Care for the kids and the elderly used to be called “women’s issues,” downgraded to second-tier status among legislative priorities. Today, these issues are headliners. As President Obama said in his Jan. 20 State of the Union message, “It’s time we stop treating child care as a side issue, or a women’s issue, and treat it like the national economic priority that it is for all of us.”

Meanwhile, “the boys’ issues” aren’t just for the boys. State Rep. Connie Bernardy, DFL-Fridley, told Thursday’s summit that one of the biggest impediments to Minnesota women doing their best as both workers and caregivers is inadequate transportation, particularly transit. She urged the women’s security coalition to join the fight that’s brewing over transportation funding this session.
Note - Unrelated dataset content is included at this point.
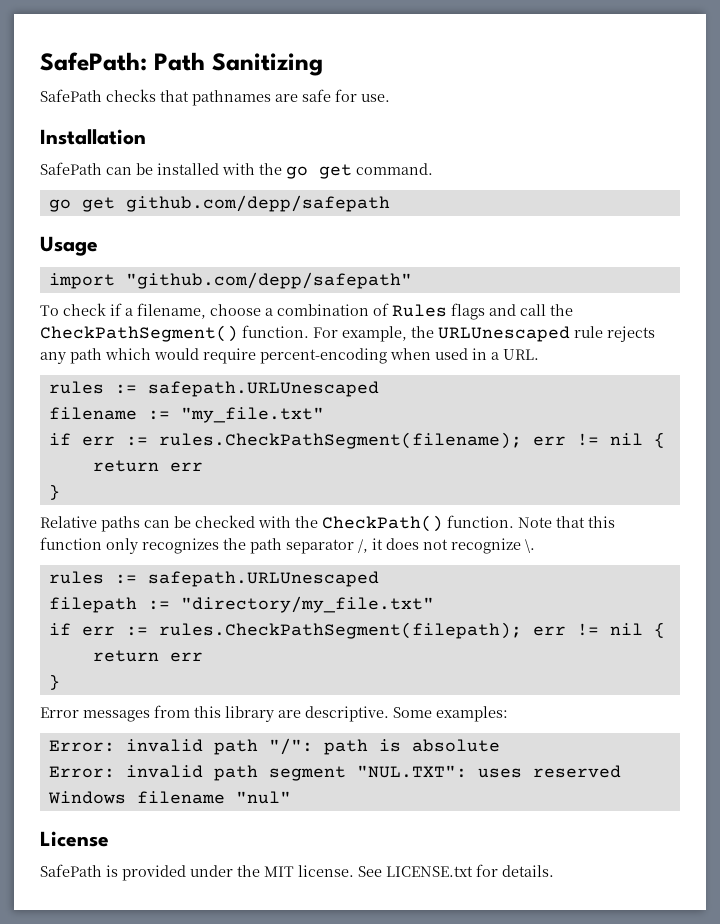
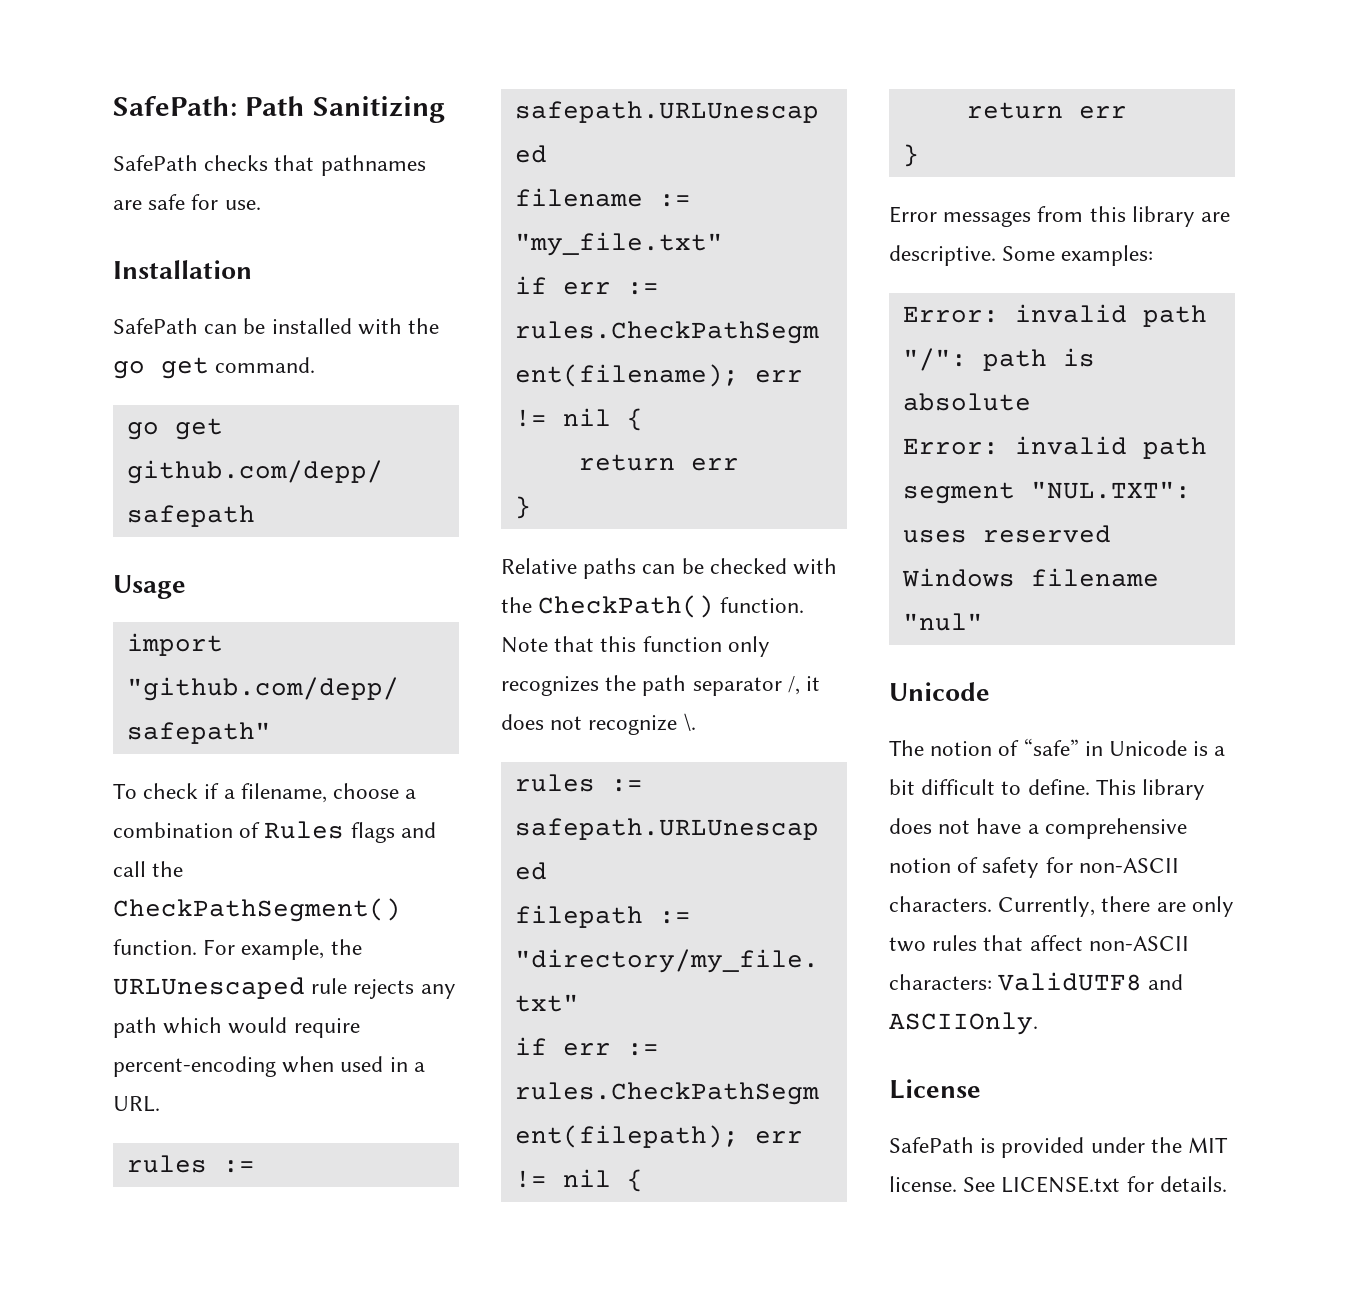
(291, 797) none -> [889,682,990,701] [889,738,1226,756] [889,779,1206,800] [889,818,1187,839] [889,857,1179,878] [889,896,1234,917] [889,935,1189,952] [889,972,1184,991] [889,1012,1038,1035] // Unicode // The notion of “safe” in Unicode is a bit difficult to define. This library does not have a comprehensive notion of safety for non-ASCII characters. Currently, there are only two rules that affect non-ASCII characters: ValidUTF8 and ASCIIOnly.

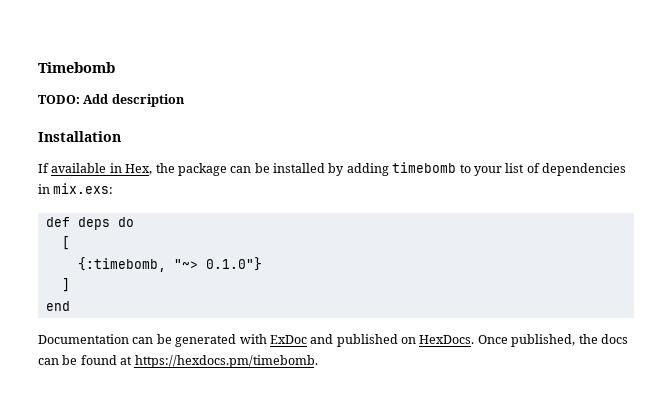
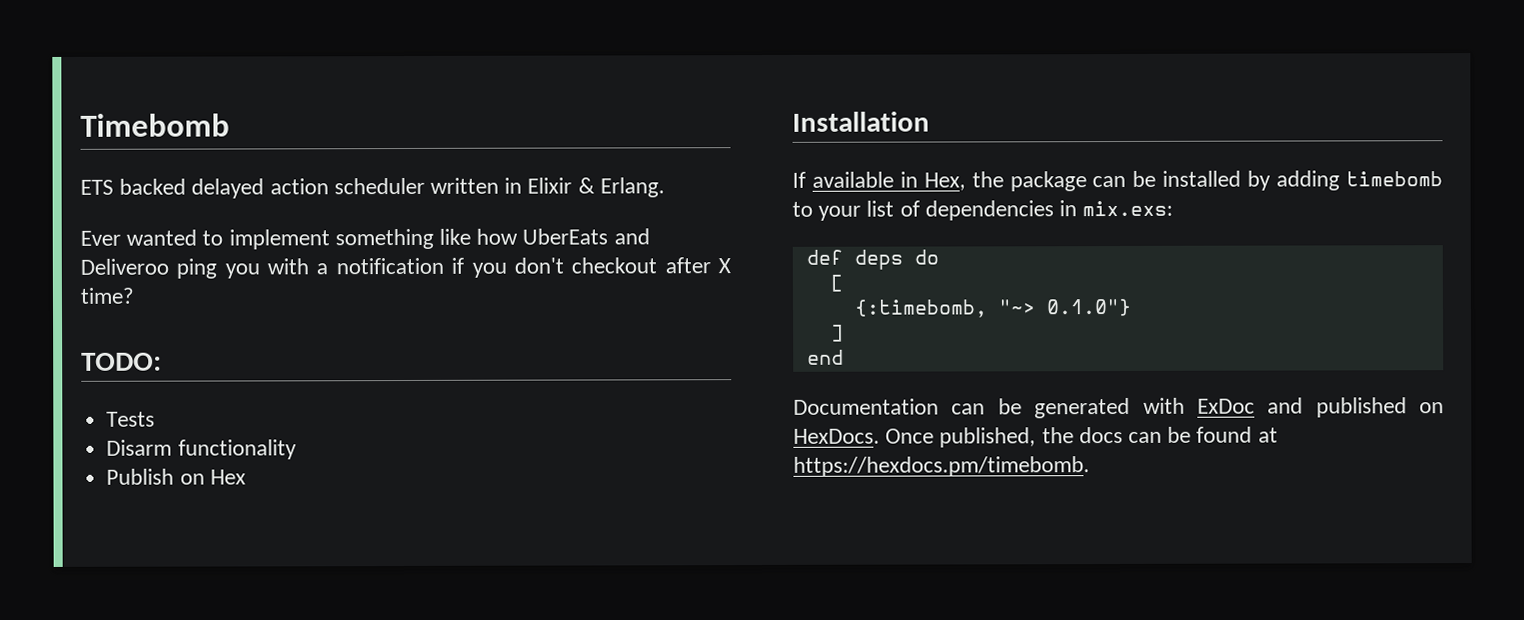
[38,94,185,107] TODO: Add description -> [80,177,665,199] [80,228,650,250] [80,257,732,279] [80,287,134,304] [81,352,162,371] [106,411,156,427] [106,439,297,460] [106,468,246,485] ETS backed delayed action scheduler written in Elixir & Erlang. // Ever wanted to implement something like how UberEats and Deliveroo ping you with a notification if you don't checkout after X time? // TODO: // Tests // Disarm functionality // Publish on Hex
By my lights, the most encouraging speaker about transforming work for a shared-responsibility world wasn’t a politician with an idea for wholesale change. It was a business owner, Pam Sartell, who is committed to making that transformation in her own shop, and is spreading news about the positive results to her business-owning peers.

The Sartell Group is a 20-employee business software developer based in downtown Minneapolis. It started with rather conventional work rules and benefits. But that changed, Sartell said, when she needed to become an emergency caregiver for her own father in Duluth. She discovered what she needed to function as both a caregiver and a business owner: flexible hours, the ability to telecommute, a supportive environment — including an office refrigerator always stocked with healthy lunches and snacks.

That’s what she seeks to provide her employees. Among the Sartell Group’s employee benefits: 100 percent coverage of health insurance premiums for both employees and dependents. She said scrapping limits on paid time off may be next at her office. She wants employees to take the time off they need when they need it to do all of their jobs well, she said.

The result is employee loyalty and retention that other companies envy — or will soon. A dip lies just ahead in Minnesota’s working-age population.

“I tell other employers, you can do this,” Sartell said. “There is going to be a major shortage in our workforce. People don’t understand how short of workers they are going to be. If an employer does not take that into consideration, they are going to have people jumping ship in favor of that organization that will cater to them as an employee.”

It’s great to see politicians taking up the unfinished business of the women’s movement. Seeing employers do it is even better.